И как только крикнул, снова заработали пулеметы. Припали на рельсы и поползли… Обошлось благополучно. Они добрались до последнего пролета, поднялись по лестнице, спустились к избушке. Пошли по берегу, где залегли цепи… По траве во все стороны разбросались бойцы, иные отползали в лес, там покуривали, собирались небольшими кучками; другие на животе маршировали к воде, наполняли котелки, возвращались и опоражнивали один за другим, попивая вприкуску с хлебом, передавая друг другу. Их можно было видеть, как то и дело спускались вниз по берегу, пряча голову в острой и жесткой осоке, перед самым носом покачивая полным до краев котелком.
Эта ночь была такая же, как накануне. Пришли сведения, что две бригады уже продвинулись на том берегу от Красного Яра, значит, и здесь наступает что-то решительное. Одна за другой пытаются разведки проникнуть на тот берег или хотя бы к вагонам, застопорившим путь, но неприятель зорко охраняет все щели, все дыры, где только можно было бы проникнуть… Ночь темная-темная… Там, на берегу, лишь слабые огни — ничего не видно, что делается у врага. Около двух часов утихла артиллерия… Тишина воцарилась необыкновенная… Чуть забрезжил рассвет…

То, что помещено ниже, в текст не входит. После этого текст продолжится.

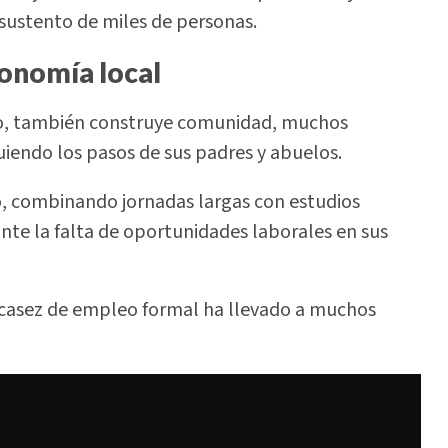
 sustento de miles de personas.
conomía local
leo, también construye comunidad, muchos
guiendo los pasos de sus padres y abuelos.
jo, combinando jornadas largas con estudios
ante la falta de oportunidades laborales en sus
escasez de empleo formal ha llevado a muchos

И вдруг со страшным грохотом взорвался мост, полетели в воду чугунные гиганты, яркое пламя заиграло над волнами… Стало светло, как днем…
Все стоявшие у избушки повскакивали на насыпь и всматривались через реку, — так хотелось узнать, что же там творится у врага? И почему именно теперь, в этот час, он уничтожил чугунного великана? Значит, что-то неладно… Может быть, уж отступают?.. Может быть, и бригады уж близко подошли к Уфе?..

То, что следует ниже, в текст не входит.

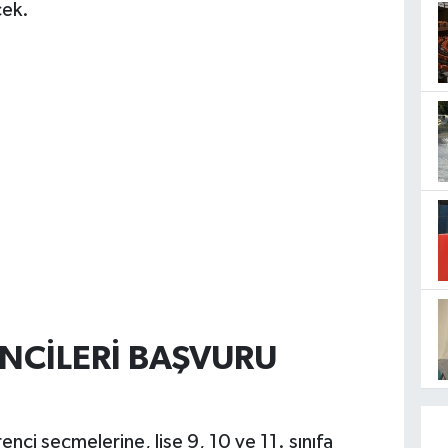
cek.
ENCİLERİ BAŞVURU
nci seçmelerine, lise 9, 10 ve 11. sınıfa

Всеми овладело лихорадочное нетерпение… Шли часы. И лишь стало известно, что бригады в самом деле идут к городу, была отдана команда переправляться. Появились откуда-то лодки, повытащили из травы и спустили на воду маленькие связанные плоты, побросали бревна, оседлали их и поплыли…
Неприятель открыл частую беспорядочную пальбу. Видно было, что он крайне обеспокоен, а может быть, и в панике. Артиллерия усилила огонь, била по прибрежным неприятельским окопам… По одному, по двое, маленькими группами все плыли да плыли под огнем красноармейцы, доплывали, выскакивали, тут же в песке нарывали поспешно бугорки земли, ложились, прятали за них головы, стреляли сами…
Прижигало крепко полуденное солнце. Смертная жара. Пот ручьями. Жажда.
И все ширится, сгущается, растет красная цепь. Все настойчивее огонь и все слабей, беспомощней сопротивление. Враг деморализован.
«Ура!!!» Поднялись и побежали… Первую линию окопов освободили, выбили одних, захватили других, снова залегли… И тут же с ними лежали пленные — обезоруженные, растерявшиеся, полные смертельного испуга. Так, перебежка за перебежкой, все дальше от берега, все глубже в город…
С разных концов входили в улицы красные войска… Всюду огромные толпы рабочих, неистовыми криками выражают они свою бурную радость. Тут и восторги, приветствия доблестным полкам, и смех, и радостные неудержимые слезы… Подбегают к красноармейцам, хватают их за гимнастерки, — чужих, но таких дорогих и близких, — похлопывают дружески, крепко пожимают руки… Картины непередаваемой силы!
Засаленные блузы шпалерами выклеили улицы, они впереди толпы; все это счастье победы — главным образом счастье для них… Но сзади блуз и рубах по тротуарам, по переулкам, на заборах, в открытых окнах домов, на крышах, на деревьях, на столбах — здесь все граждане освобожденной Уфы, и они рады встретить Красную Армию. Те, которые были крепко не рады, ушли вон, за Колчаком. Полками, полками, полками проходят красные войска. Стройно, гордо поблескивая штыками, идут спокойные, полные сознания своей непобедимой силы. Не забудешь никогда это мраморное, величавое спокойствие, что застыло в их запыленных, измученных лицах!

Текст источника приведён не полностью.